• Reading passage:
As a followup to my last post, I want to comment on how many simple marketing messages have reached the status of a reflex in some people — and how extreme some of these messages are. These are formulaic messages I’m talking about, but they are often stated in stark terms, almost like an ultimatum. For example, “You can’t afford to keep paying this expense month after month,” as an argument for an alternative that requires only a single payment. Or, “You can’t afford to take that risk.” Both of these marketing messages tell you that you are on the verge of insolvency, and that making the wrong decision could push you over the edge.
It’s a rather extreme assertion when you look at it in literal terms, yet it becomes a reflex in some people, an automatic, unthinking part of their decision-making and their criticisms of their friends and family members.
Any such message can be turned on its head easily enough, to make a case against a purchase. To say, “You can’t afford to keep buying the money-saving equipment that advertisers are always telling you about,” is at least as rational as any other form you might have heard for this formula.
The fact that a reflexive thought can so easily be directed in completely opposite directions shows that it is not rational at all. Of course, a reflex can’t be rational, but it could be based on a rational idea. Perhaps turning an idea into a reflex like this takes away all the rationality.

• Listing:
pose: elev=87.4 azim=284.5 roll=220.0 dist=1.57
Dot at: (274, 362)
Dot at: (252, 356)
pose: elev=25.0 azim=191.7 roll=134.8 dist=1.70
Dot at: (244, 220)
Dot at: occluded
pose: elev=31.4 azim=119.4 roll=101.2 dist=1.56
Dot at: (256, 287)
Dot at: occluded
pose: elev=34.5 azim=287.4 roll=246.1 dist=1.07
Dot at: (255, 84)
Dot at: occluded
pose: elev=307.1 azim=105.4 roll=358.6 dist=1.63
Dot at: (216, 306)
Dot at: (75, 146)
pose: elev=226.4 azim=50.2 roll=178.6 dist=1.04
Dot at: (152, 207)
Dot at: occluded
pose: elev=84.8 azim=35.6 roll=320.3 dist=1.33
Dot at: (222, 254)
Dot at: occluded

• Set task 1:
From the passage on reflexive marketing messages, return the text starting at "It’s a rather" and ending at "and family members.".
• Set task 2:
List every statement that the passage on reflexive marketing messages places inside quotation marks.

• Written response 1:
It’s a rather extreme assertion when you look at it in literal terms, yet it becomes a reflex in some people, an automatic, unthinking part of their decision-making and their criticisms of their friends and family members.

• Written response 2:
- You can’t afford to keep paying this expense month after month
- You can’t afford to take that risk.
- You can’t afford to keep buying the money-saving equipment that advertisers are always telling you about